MIDNIGHT MYSTERY. 1930. Betty Compson, Lowell Sherman, Raymond Hatton, Hugh Trevor, June Clyde. Director: George B. Seitz.

BETTY COMPSON

   It was a dark and stormy night … on a rock-bound island off the coast of Cuba. [FOOTNOTE] A mansion, full of guests, laughter and merriment, and suddenly … a shot rings out.

   A rush to the wall at the edge of the cliff … and a body is seen being washed out to sea. A confession … despair … hatred … and (would you believe?) murder.

   The fiancee of the accused man, with whom she has been quarreling, is also a writer of mystery novels (“dime novels,” he sneers), and in this movie she proves her worth as a detective. While we (the viewer) know who the killer is, it is nice, on occasion, one such as this, to be able to follow the deductions along with the sleuth of the story.

   And a stagey sort of story it is (not surprisingly, being adapted directly from a play, one called Hawk Island), with the acting ranging from barely adequate to abysmal. By today’s standards, I hasten to add.

   The only player I recognized was Raymond Hatton, but after seeing him as a cowboy sidekick in countless other movies of a type other than this, I’m not sure I would have recognized him, what with suit jacket, vest and tie, if his name hadn’t appeared early on in the credits.
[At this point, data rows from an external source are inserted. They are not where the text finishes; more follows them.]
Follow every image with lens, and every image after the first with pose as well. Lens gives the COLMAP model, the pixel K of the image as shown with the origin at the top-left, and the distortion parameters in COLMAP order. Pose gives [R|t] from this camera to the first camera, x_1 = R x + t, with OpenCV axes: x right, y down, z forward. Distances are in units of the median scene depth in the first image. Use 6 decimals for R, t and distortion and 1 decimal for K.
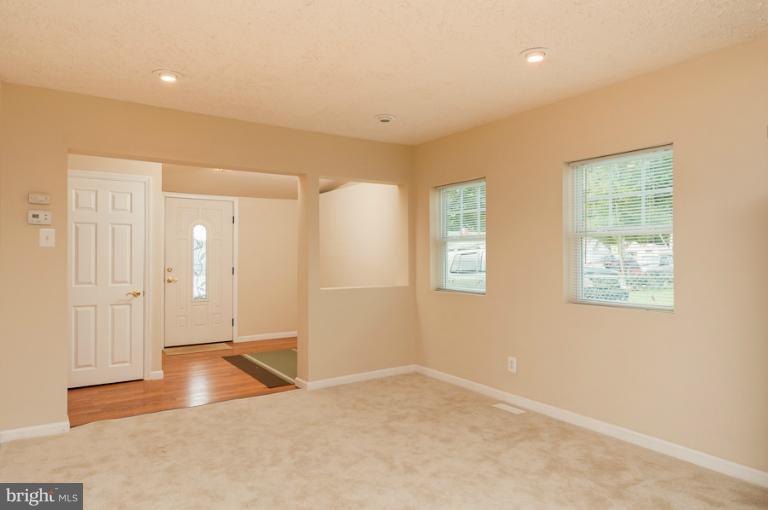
lens RADIAL K [[427.2, 0, 385.2], [0, 427.2, 250.7], [0, 0, 1]] dist [-0.000828, -0.000090]
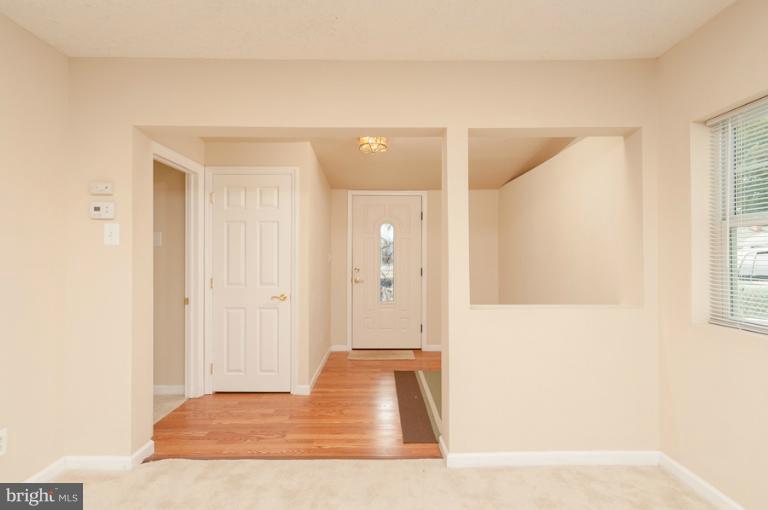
lens RADIAL K [[399.7, 0, 379.3], [0, 399.7, 252.7], [0, 0, 1]] dist [0.006683, 0.000456]
pose [[0.840244, -0.003822, -0.542196, 0.053577], [0.006592, 0.999973, 0.003167, 0.004574], [0.542169, -0.006235, 0.840246, 0.408804]]
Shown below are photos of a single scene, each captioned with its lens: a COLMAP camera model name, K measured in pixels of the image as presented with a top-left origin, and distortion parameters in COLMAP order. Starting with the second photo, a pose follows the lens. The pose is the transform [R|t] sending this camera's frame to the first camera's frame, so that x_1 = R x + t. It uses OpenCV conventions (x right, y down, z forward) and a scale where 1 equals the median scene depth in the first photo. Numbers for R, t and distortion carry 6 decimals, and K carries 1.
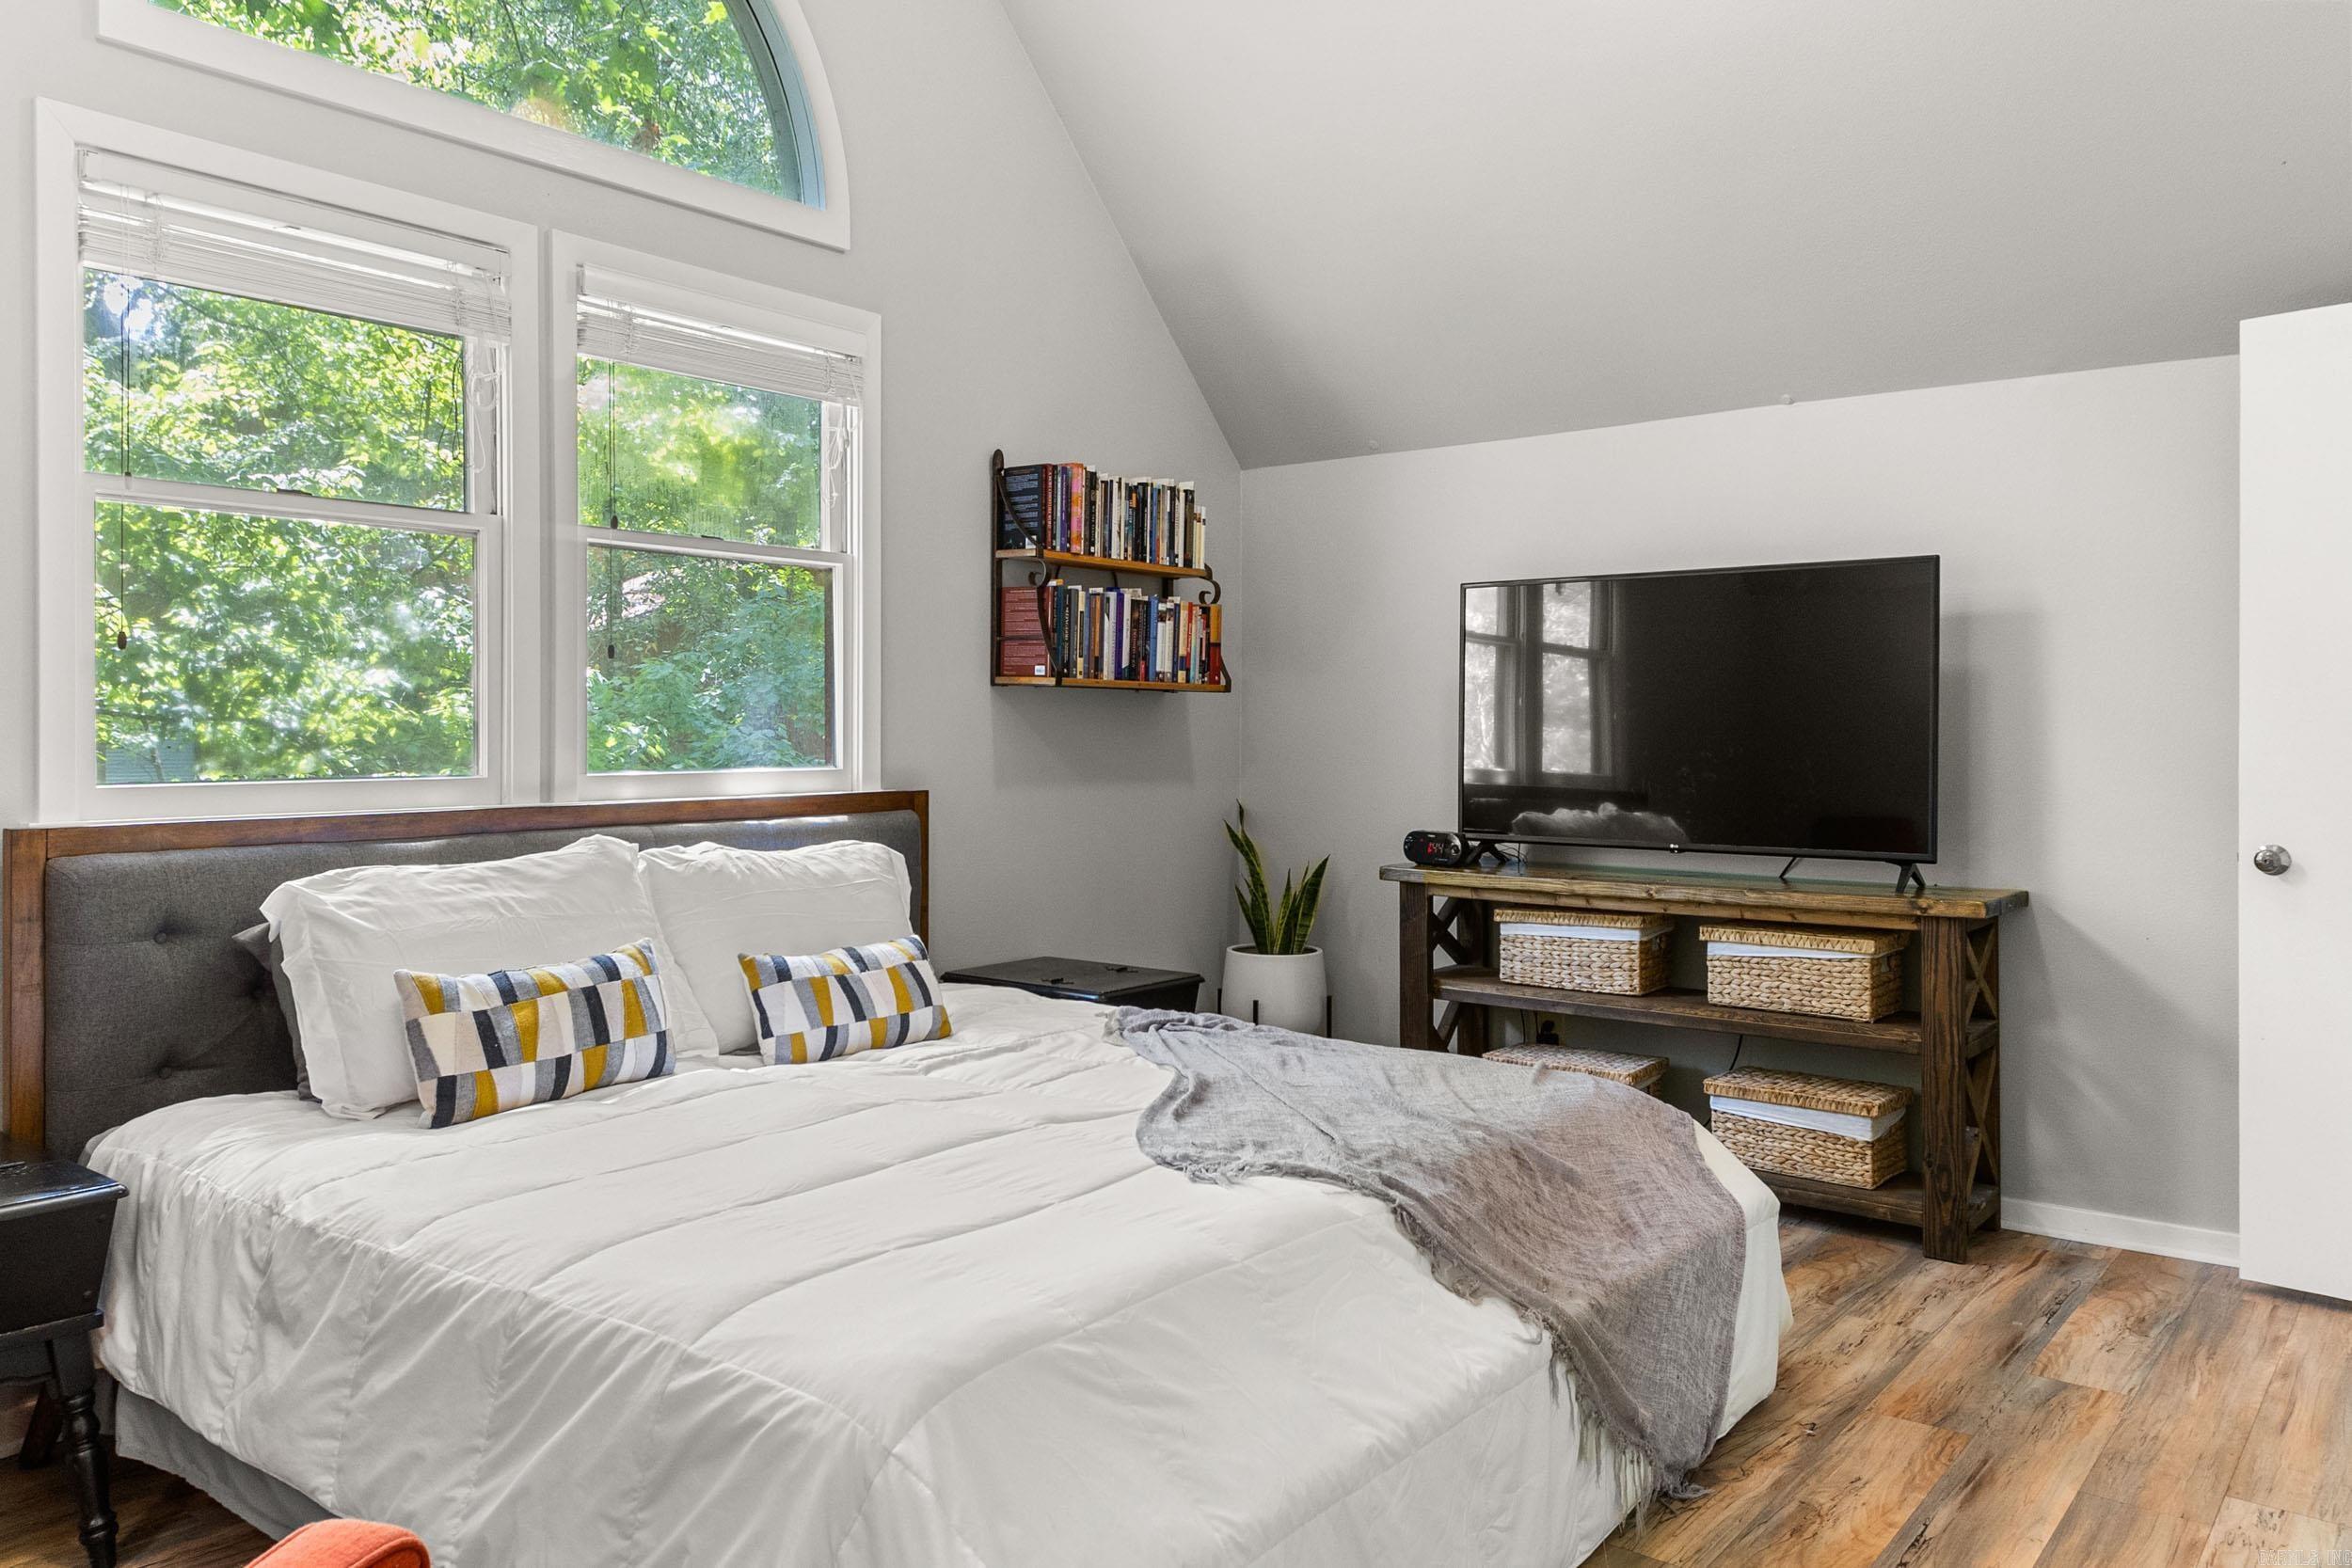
lens RADIAL K [[1713.7, 0, 1169.2], [0, 1713.7, 733.9], [0, 0, 1]] dist [0.066245, -0.000834]
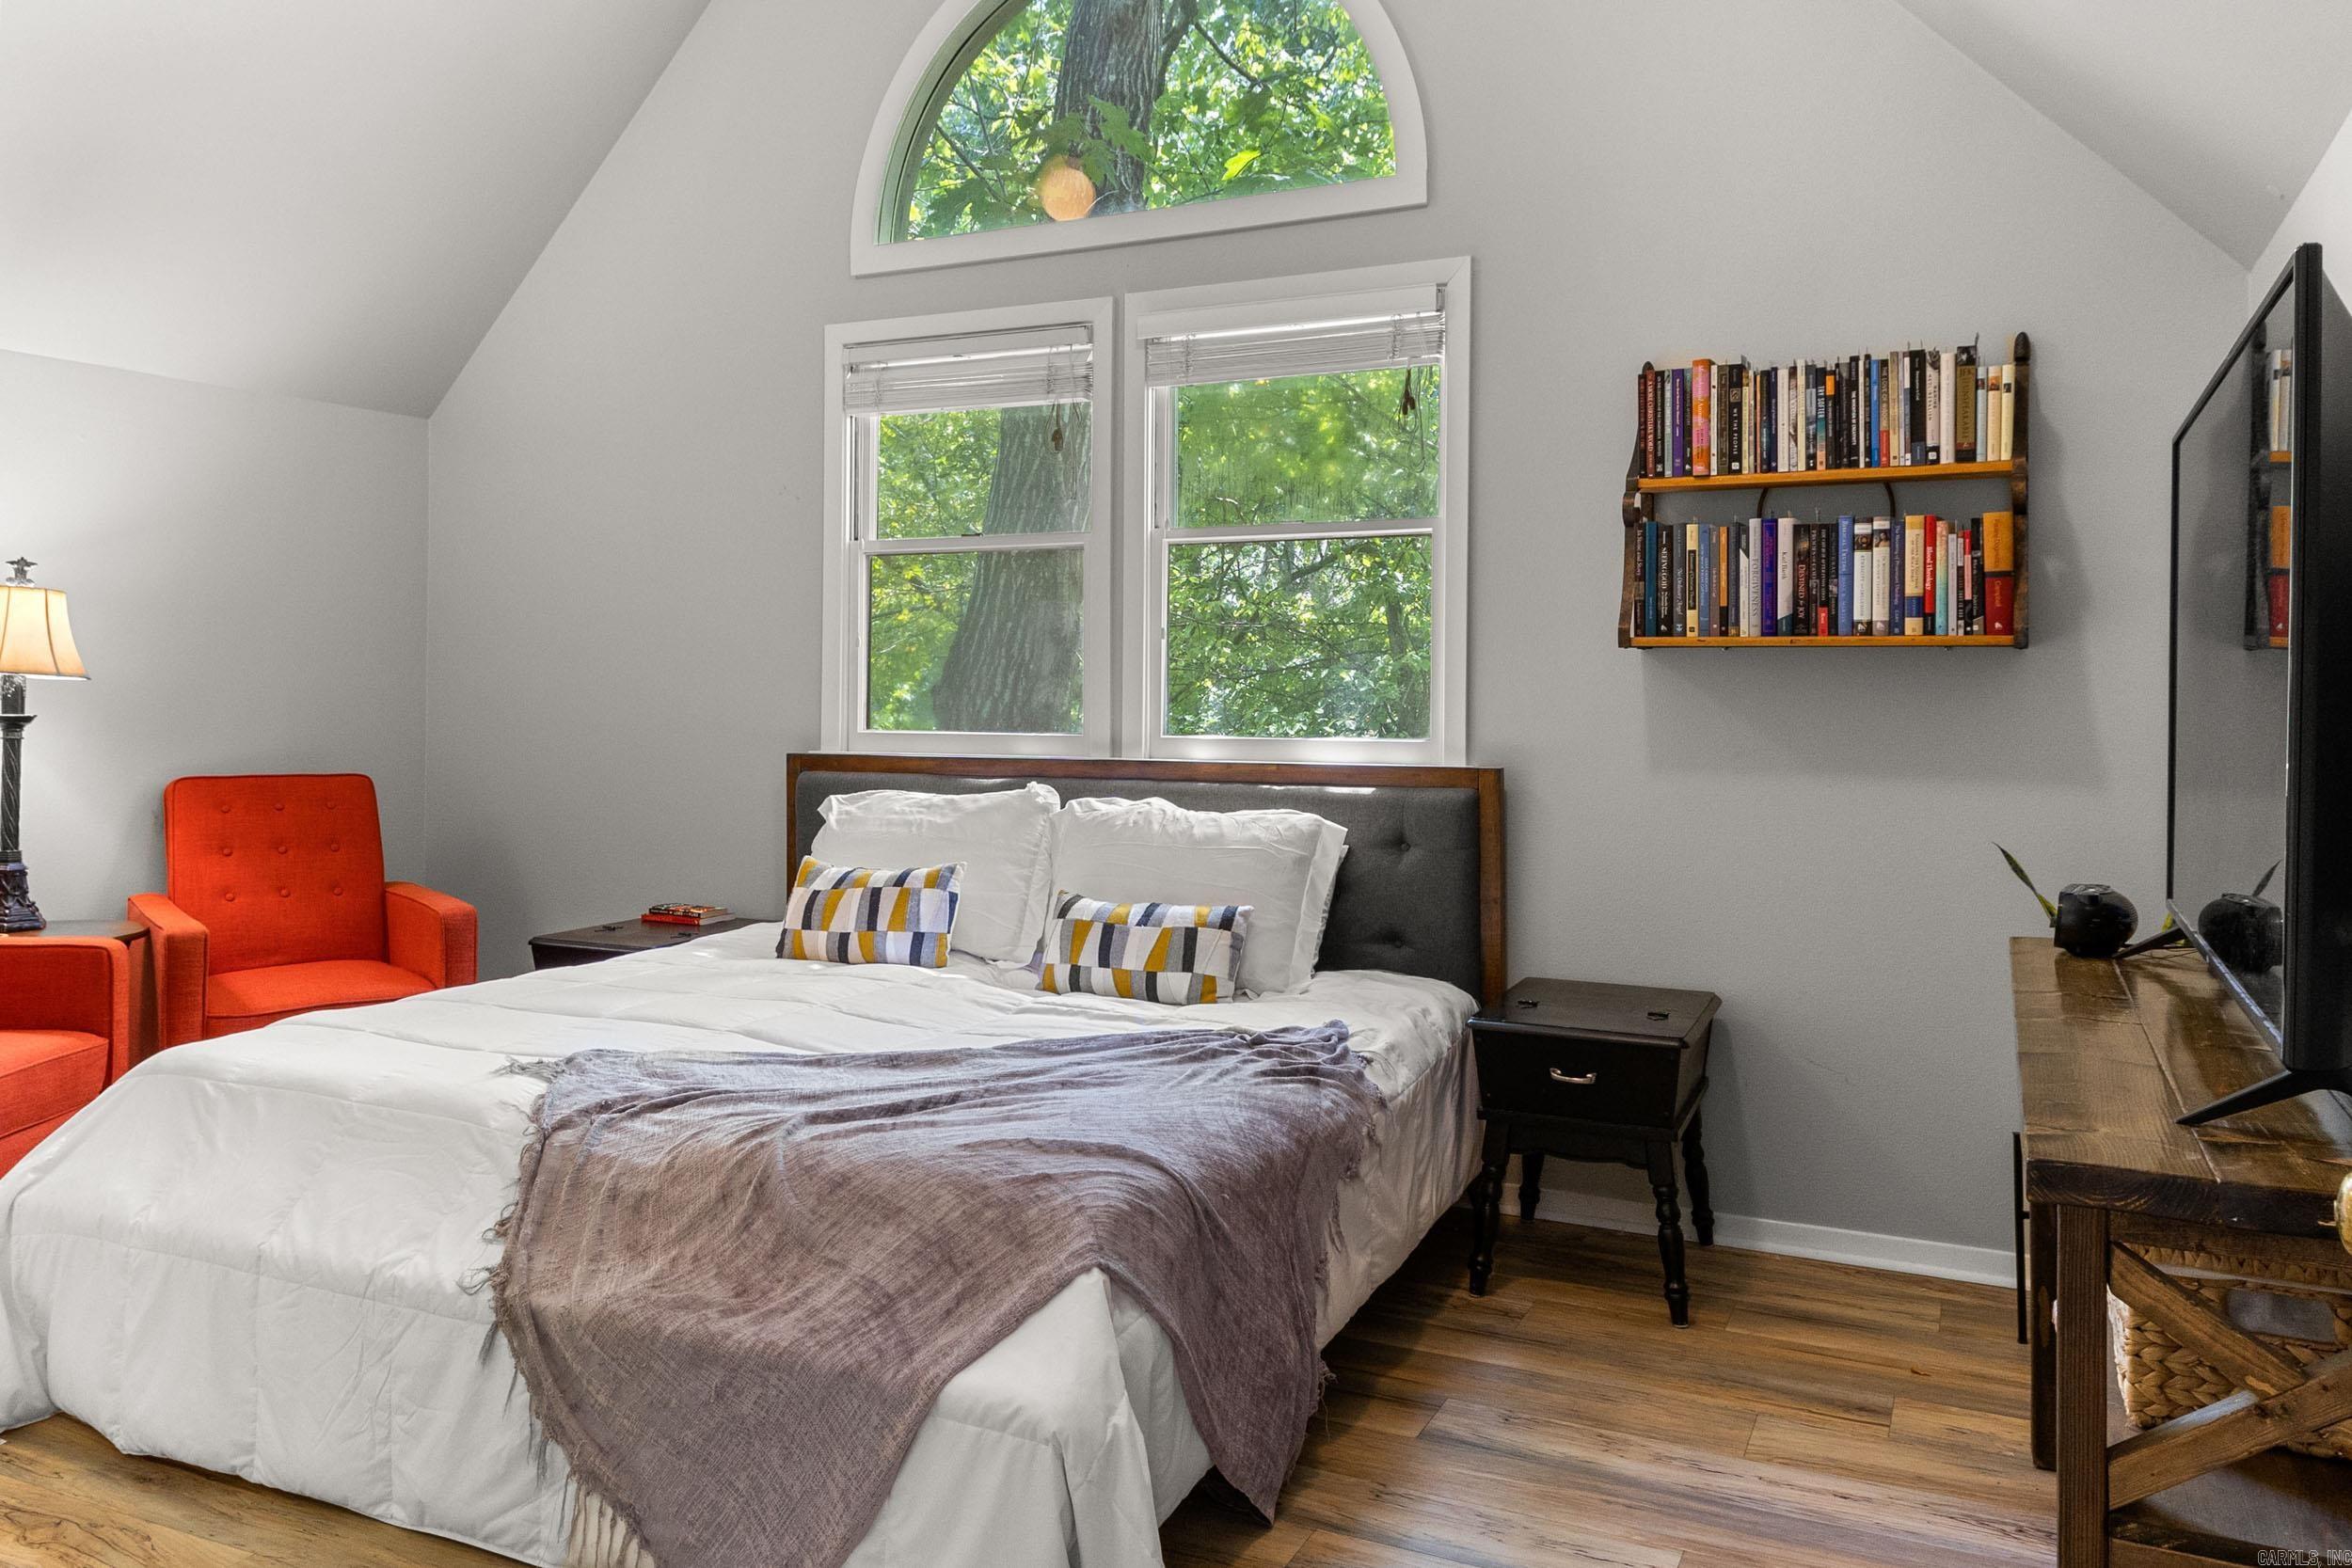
lens RADIAL K [[1699.8, 0, 1176.8], [0, 1699.8, 698.9], [0, 0, 1]] dist [0.001650, -0.000017]
pose [[0.200943, 0.004792, -0.979591, 0.645319], [-0.005430, 0.999978, 0.003778, -0.005578], [0.979588, 0.004560, 0.200965, 0.604683]]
[FOOTNOTE]   There is some confusion about this, as this week’s TV Guide says it was off the coast of Maine, which seems more likely, but I checked the beginning of the movie again, and no, it says Cuba, right there in the opening scene.

— Reprinted from Mystery*File #35, November 1993, very slightly revised.


[UPDATE] 10-26-10.   I should still have the video tape I made of this movie, and I certainly hope so, since I’ve not been able to find one on DVD. Presumably I taped it from either TCM or American Movie Classics, so there is no doubt that it does still exist somewhere.

    Betty Compson, pictured above, made a lot of silent films, and I mean a lot, but she survived the switch to talkies and was still making movies through the late 1940s, albeit of the “B” variety, a la Hard Boiled Mahoney (1947), which I watched a month or so ago during an all-day Bowery Boys marathon.